Pocas cosas me conmueven tanto como el vínculo entre dos seres, padre e hijo. Trasciende todo. A tí podría unirme un amor, que no deja de ser sincero pero se apoya en otras cosas. Amo tu cuerpo, me atrae tu belleza y me llenan tus olores, amo tu experiencia que se refleja en tu caminar, en tu forma de pensar y en las cosas que dices. Mi amor por tí no deja de ser sincero pero se fundamenta en lo que eres. Pero ¿qué es eso que puede atarte tan estrechamente a otro cuando ese fundamento no está? Ha de ser amor puro, las madres aman, aman profundamente, pero hay algo en el proceso de gestación que hace que ese nuevo ser no sea realmente nuevo, es innegable que es una parte de ella que salió al mundo para crear un nuevo camino.
Pero un padre carece de eso, el vínculo físico es infitesimalmente pequeño y sin embargo ahí está. El amor se ha vuelto el reflejo de un interés, nace de lo físico (en algunos casos de lo ideológico cuando las personas no se han visto) y se apoya en otras cosas. ¿Podría llamarse entonces amor a aquél vínculo entre un padre y un hijo? ¿Amor? Una palabra que en usos y desusos ha perdido su enorme significancia, pero no su poder para vender.

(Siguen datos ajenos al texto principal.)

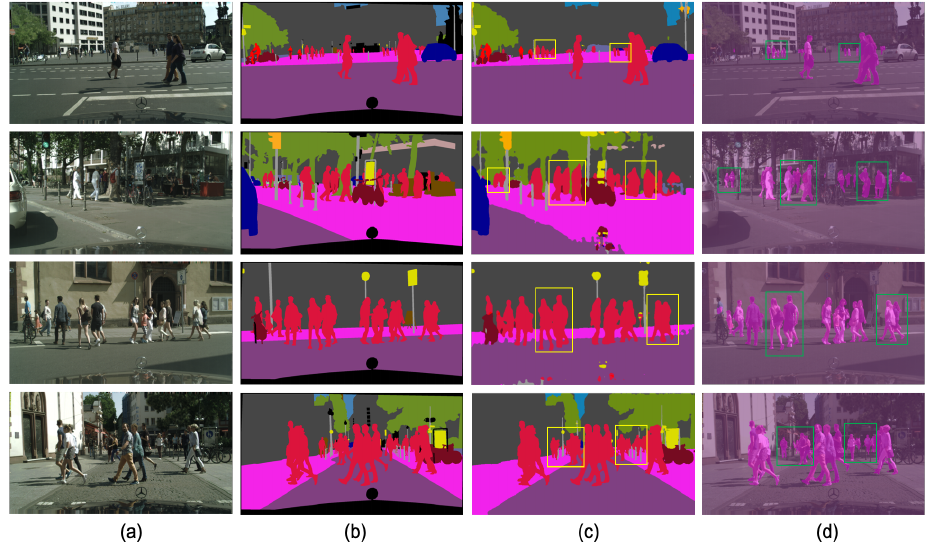
Figure 3. Visual results from the Cityscapes Validation set [12], from which a comparison between the predictions can be observed, made by the model LBN-AA DASPP [17]: First column ( a )—Original image; second column ( b )—Groundtruth; third column ( c )—LBN-AA DASPP Results; fourth column ( d )—Results obtained with the FASSD NeT model.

Algunos dirán, y con razón, que ese fondo está en el ideal de transmitir los genes. En el inconsciente (o tal vez consciente) deseo del padre de alcanzar la inmortalidad a través del paso de su material genético a futuras generaciones que, con suerte, perpetuarán la cadena. Y sí, puede ser el caso, pero ¿no vemos acaso ese vínculo fuerte en padres e hijos adoptivos?